> Work instruction
Scan the data below and copy each line where "Tell" occurs.

> Data for this task
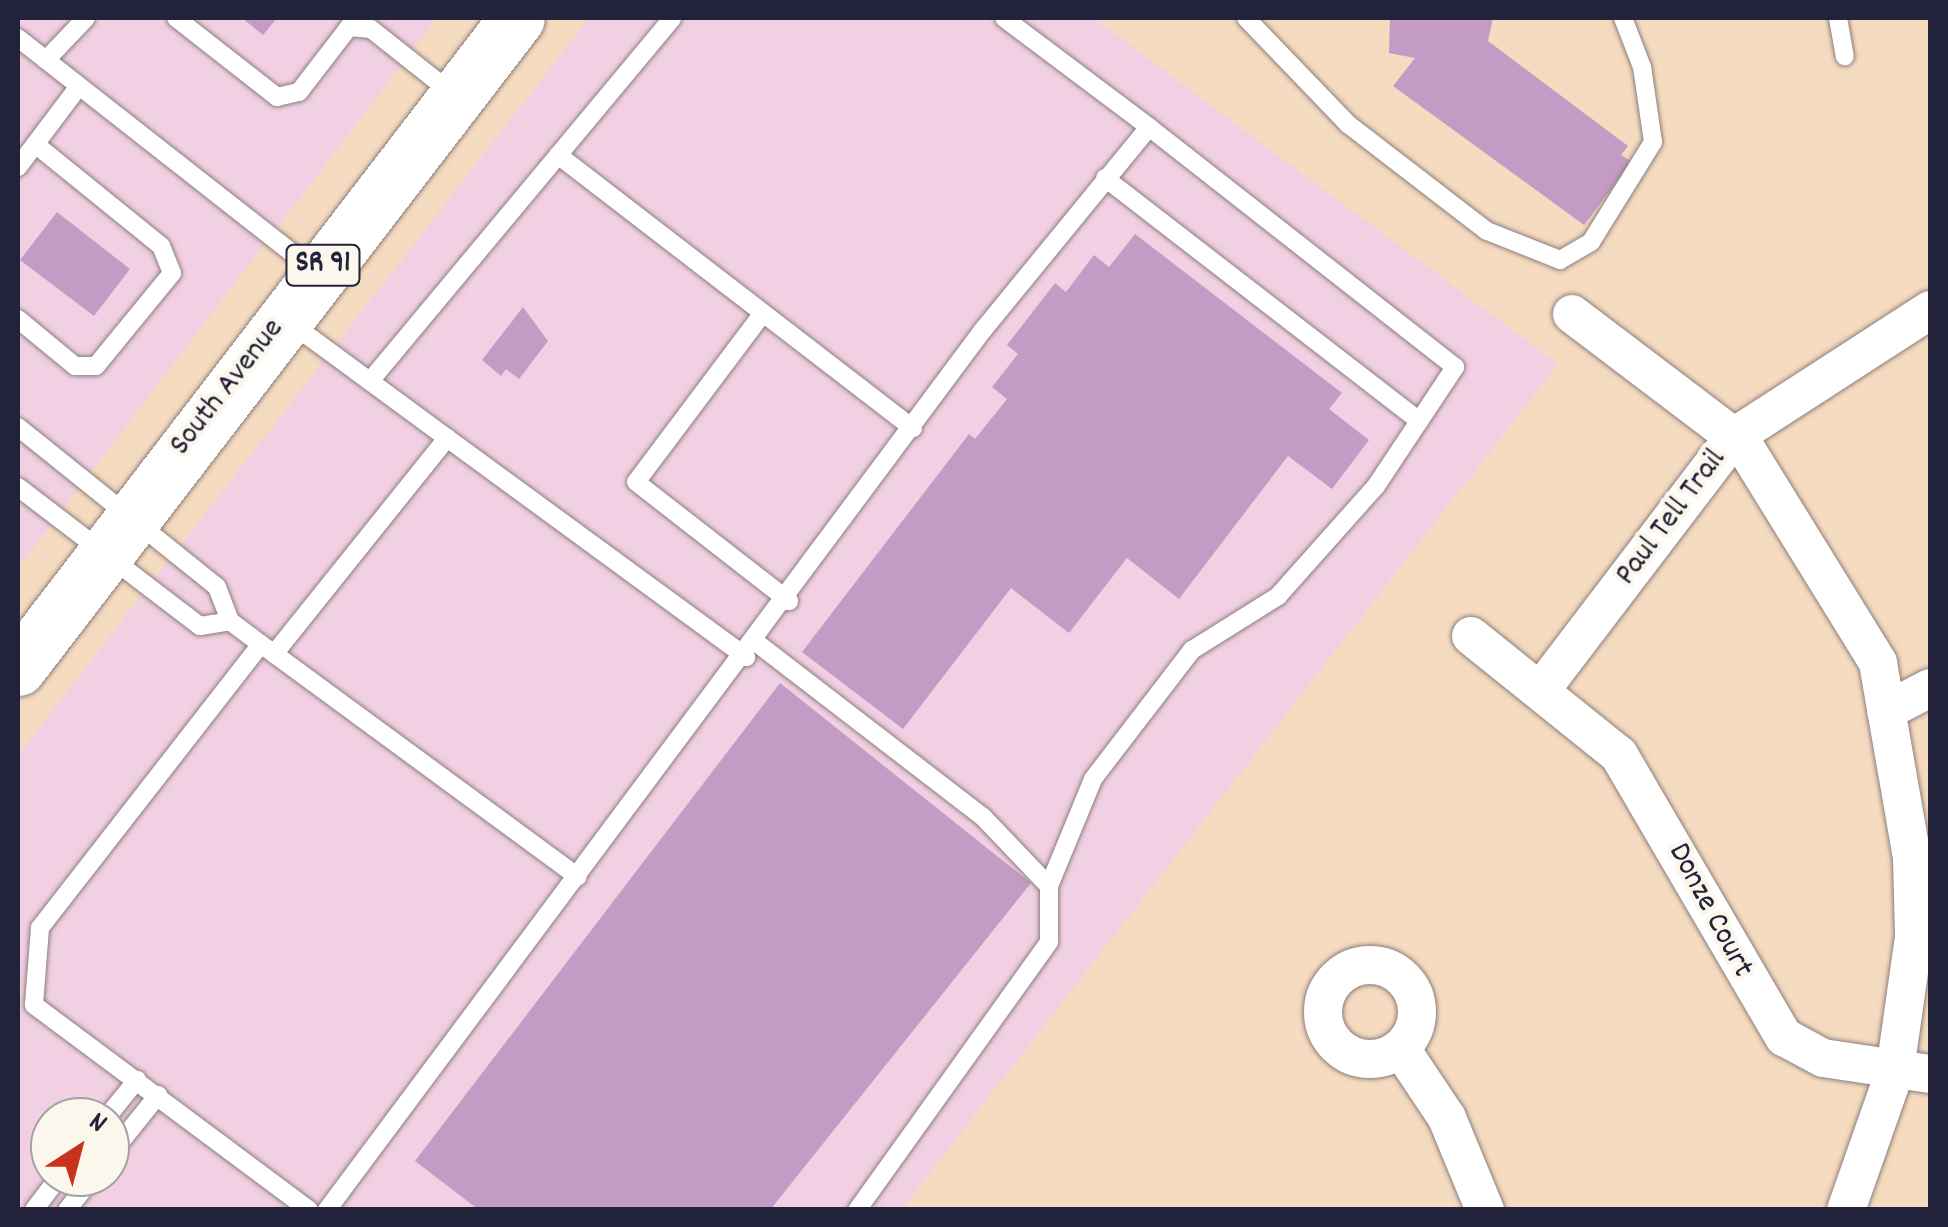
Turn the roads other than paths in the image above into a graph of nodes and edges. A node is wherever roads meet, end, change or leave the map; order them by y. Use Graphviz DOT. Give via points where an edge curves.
graph roads {
  1 [pos="86,18"];
  2 [pos="176,18"];
  3 [pos="518,18"];
  4 [pos="672,18"];
  5 [pos="1004,18"];
  6 [pos="1246,18"];
  7 [pos="1622,18"];
  8 [pos="1838,18"];
  9 [pos="18,40"];
  10 [pos="1845,56"];
  11 [pos="46,60"];
  12 [pos="79,86"];
  13 [pos="456,96"];
  14 [pos="1148,127"];
  15 [pos="35,144"];
  16 [pos="558,155"];
  17 [pos="18,167"];
  18 [pos="1105,178"];
  19 [pos="318,273"];
  20 [pos="1930,310"];
  21 [pos="763,313"];
  22 [pos="1572,314"];
  23 [pos="283,317"];
  24 [pos="18,319"];
  25 [pos="370,382"];
  26 [pos="1419,420"];
  27 [pos="18,426"];
  28 [pos="912,428"];
  29 [pos="1734,437"];
  30 [pos="447,438"];
  31 [pos="18,487"];
  32 [pos="116,534"];
  33 [pos="789,601"];
  34 [pos="230,620"];
  35 [pos="1471,636"];
  36 [pos="267,649"];
  37 [pos="752,650"];
  38 [pos="18,668"];
  39 [pos="1930,688"];
  40 [pos="1542,690"];
  41 [pos="1886,711"];
  42 [pos="578,877"];
  43 [pos="1049,886"];
  44 [pos="1401,1049"];
  45 [pos="1913,1072"];
  46 [pos="136,1080"];
  47 [pos="158,1094"];
  48 [pos="123,1097"];
  49 [pos="130,1130"];
  50 [pos="309,1210"];
  51 [pos="326,1210"];
  52 [pos="857,1210"];
  53 [pos="1485,1210"];
  54 [pos="1846,1210"];
  1 -- 11 [label="lane"];
  2 -- 13 [label="lane" via="277,97 299,92 349,27 371,30"];
  3 -- 13 [label="main road, South Avenue / SR 91"];
  4 -- 16 [label="lane"];
  5 -- 14 [label="lane"];
  6 -- 7 [label="lane" via="1363,136 1487,231 1560,260 1590,242 1653,142 1642,67"];
  8 -- 10 [label="lane"];
  9 -- 11 [label="lane"];
  11 -- 12 [label="lane"];
  12 -- 15 [label="lane"];
  12 -- 19 [label="lane"];
  13 -- 19 [label="main road, South Avenue / SR 91"];
  14 -- 18 [label="lane"];
  14 -- 26 [label="lane" via="1455,366"];
  15 -- 17 [label="lane"];
  15 -- 24 [label="lane" via="162,246 172,273 96,366 75,366"];
  16 -- 21 [label="lane"];
  16 -- 25 [label="lane"];
  18 -- 26 [label="lane"];
  18 -- 28 [label="lane"];
  19 -- 23 [label="main road, South Avenue / SR 91"];
  20 -- 29 [label="street, Paul Tell Trail"];
  21 -- 28 [label="lane"];
  21 -- 33 [label="lane" via="636,482"];
  22 -- 29 [label="street"];
  23 -- 25 [label="lane"];
  23 -- 32 [label="main road, South Avenue / SR 91"];
  25 -- 30 [label="lane"];
  26 -- 43 [label="lane" via="1376,486 1278,596 1192,650 1094,779"];
  27 -- 32 [label="lane"];
  28 -- 33 [label="lane"];
  29 -- 40 [label="street, Paul Tell Trail"];
  29 -- 41 [label="street" via="1796,516 1868,646"];
  30 -- 36 [label="lane"];
  30 -- 37 [label="lane"];
  31 -- 32 [label="lane"];
  32 -- 34 [label="lane" via="217,587"];
  32 -- 34 [label="lane" via="200,626"];
  32 -- 38 [label="main road, South Avenue / SR 91"];
  33 -- 37 [label="lane"];
  34 -- 36 [label="lane"];
  35 -- 40 [label="street, Donze Court"];
  36 -- 42 [label="lane"];
  36 -- 46 [label="lane" via="40,928 34,1005"];
  37 -- 42 [label="lane"];
  37 -- 43 [label="lane" via="982,817"];
  39 -- 41 [label="street"];
  40 -- 45 [label="street, Donze Court" via="1620,755 1771,1024 1823,1058"];
  41 -- 45 [label="street" via="1912,858"];
  42 -- 51 [label="lane"];
  43 -- 52 [label="lane" via="1049,942"];
  44 -- 53 [label="street" via="1447,1118"];
  45 -- 54 [label="street"];
  46 -- 47 [label="lane"];
  46 -- 48 [label="lane"];
  47 -- 49 [label="lane"];
  47 -- 50 [label="lane"];
}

> Reply to the exercise
  20 -- 29 [label="street, Paul Tell Trail"];
  29 -- 40 [label="street, Paul Tell Trail"];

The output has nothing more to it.